Equally importantly, the song has an indelible riff. Prince, for the first time in a long time, has pushed all the right cultural hot buttons. Reactions have ranged wildly, across political lines: the New York Post called it a “trite oversimplification of America’s most complicated issues” rife with “banal, subhippie slogans,” while USA Today claims it “evokes the uniting spirit of [Sly] Stone’s ’60s hits such as Stand and Everyday People, as well as standing with the finest of [Prince’s] own post-Purple Rain material.” Prince courted further controversy when he played the song in Baltimore by bringing city prosecutor Marilyn Mosby onstage.

He chose not to play it in Toronto, a city with its own race-relations and policing issues, amidst widespread calls for the city to abandon its policy of carding. The night wasn’t bereft of political content: Prince prefaced Controversy with “Do you mind if we go back to the ’80s … When we were blind to the injustices of one side” (or something to this effect; the venue’s PA system was so overdriven that large portions of the show sounded like a badly compressed mp3). He offered up a menacing rendition of his 1987 state-of-the-world protest song Sign O the Times, with snarling guitar supplied by Toronto’s Donna Grantis, and in his previous show, at 8 p.m., according to the Toronto Star, he called the ballad The Love We Make a way to “soothe the crazy times we livin’ in.” But was Baltimore just a one-shot deal?

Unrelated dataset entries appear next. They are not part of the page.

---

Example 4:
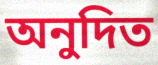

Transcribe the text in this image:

অনুদিত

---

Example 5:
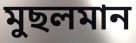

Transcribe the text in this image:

মুছলমান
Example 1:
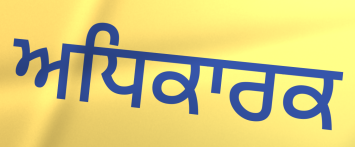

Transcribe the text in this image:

ਅਧਿਕਾਰਕ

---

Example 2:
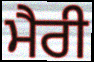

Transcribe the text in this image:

ਮੈਰੀ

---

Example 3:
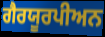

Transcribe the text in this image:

ਗੈਰਯੂਰਪੀਅਨ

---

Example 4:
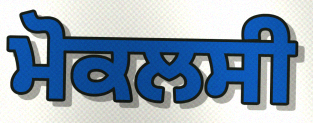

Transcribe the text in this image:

ਮੋਕਲਸੀ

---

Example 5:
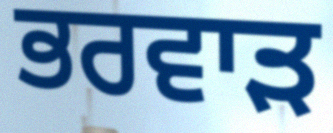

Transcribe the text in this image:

ਭਰਵਾੜ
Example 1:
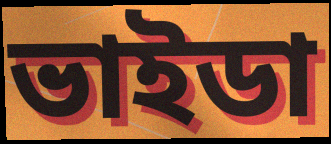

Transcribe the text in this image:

ভাইডা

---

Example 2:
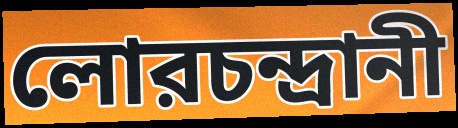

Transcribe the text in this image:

লোরচন্দ্রানী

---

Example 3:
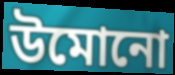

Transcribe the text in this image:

উমোনো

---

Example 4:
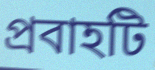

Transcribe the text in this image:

প্রবাহটি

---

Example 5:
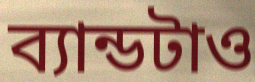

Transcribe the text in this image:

ব্যান্ডটাও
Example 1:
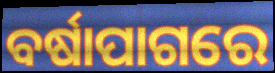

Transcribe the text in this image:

ବର୍ଷାପାଗରେ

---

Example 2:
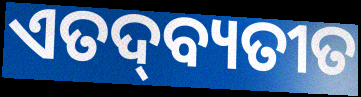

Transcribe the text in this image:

ଏତଦ୍‌ବ୍ୟତୀତ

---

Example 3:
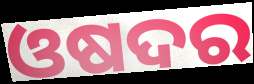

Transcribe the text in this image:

ଓଷଦର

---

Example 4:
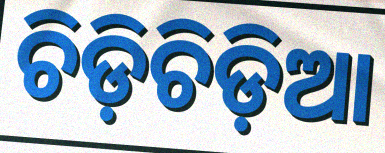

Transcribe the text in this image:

ଚିଡ଼ିଚିଡ଼ିଆ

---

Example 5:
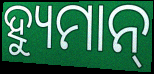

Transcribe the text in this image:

ହ୍ୟୁମାନ୍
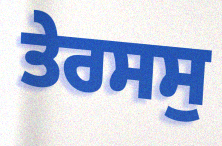
ਤੇਰਸਸੁ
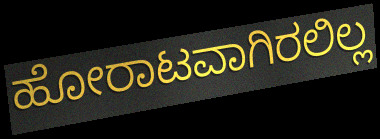
ಹೋರಾಟವಾಗಿರಲಿಲ್ಲ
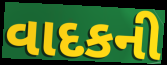
વાદકની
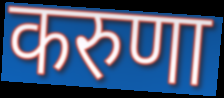
करुणा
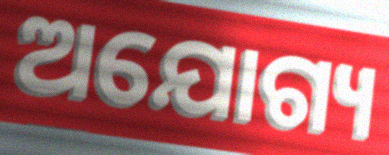
ଅଯୋଗ୍ୟ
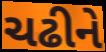
ચઢીને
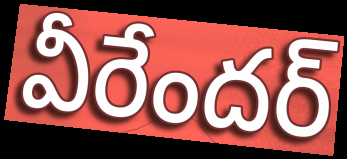
వీరేందర్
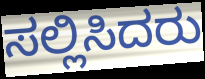
ಸಲ್ಲಿಸಿದರು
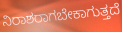
ನಿರಾಶರಾಗಬೇಕಾಗುತ್ತದೆ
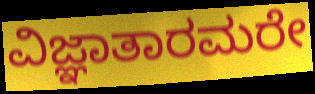
ವಿಜ್ಞಾತಾರಮರೇ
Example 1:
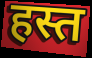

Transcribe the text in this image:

हस्त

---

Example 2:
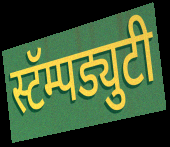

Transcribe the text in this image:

स्टॅम्पड्युटी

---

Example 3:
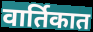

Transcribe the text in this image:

वार्तिकात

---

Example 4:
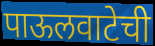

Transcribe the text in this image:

पाऊलवाटेची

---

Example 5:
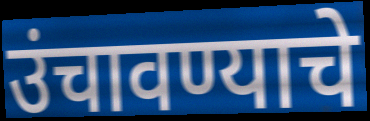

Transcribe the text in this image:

उंचावण्याचे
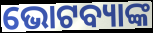
ଭୋଟବ୍ୟାଙ୍କ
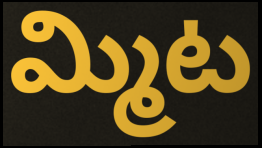
మ్మిట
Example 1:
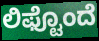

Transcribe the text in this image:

ಲಿಫ್ಟೊಂದೆ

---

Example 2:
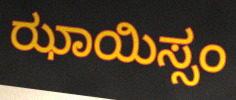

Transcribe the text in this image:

ಝಾಯಿಸ್ಸಂ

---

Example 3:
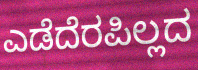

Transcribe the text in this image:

ಎಡೆದೆರಪಿಲ್ಲದ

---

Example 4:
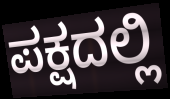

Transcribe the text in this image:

ಪಕ್ಷದಲ್ಲಿ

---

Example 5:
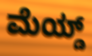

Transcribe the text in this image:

ಮೆಯ್ಡ್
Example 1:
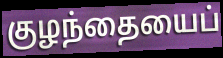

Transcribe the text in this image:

குழந்தையைப்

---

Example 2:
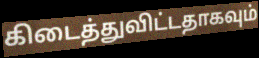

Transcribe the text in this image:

கிடைத்துவிட்டதாகவும்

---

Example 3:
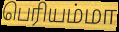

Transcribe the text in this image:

பெரியம்மா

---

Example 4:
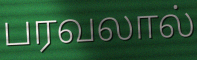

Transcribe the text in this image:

பரவலால்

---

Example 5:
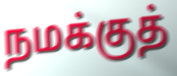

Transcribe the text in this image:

நமக்குத்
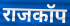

Following up his emotionally charged performance in Baltimore, Prince emphasized dancing, not politics.  All the elfin 720-degree twirls (and magisterial guitar solos too) presented him as a superior human jukebox, focusing entirely – in the second show at least – on older material. Granted, the current pop landscape is all about self-empowerment, and Prince, wearing a shirt with his own face printed front to back, fit right in – but he might have aimed higher. Did he not want to trouble us with American politics? Or did he not trust his own song to transcend its time or place? He might have given it a chance:  if we can still party like it’s 1999, maybe we can also say, “Baltimore, ever more.”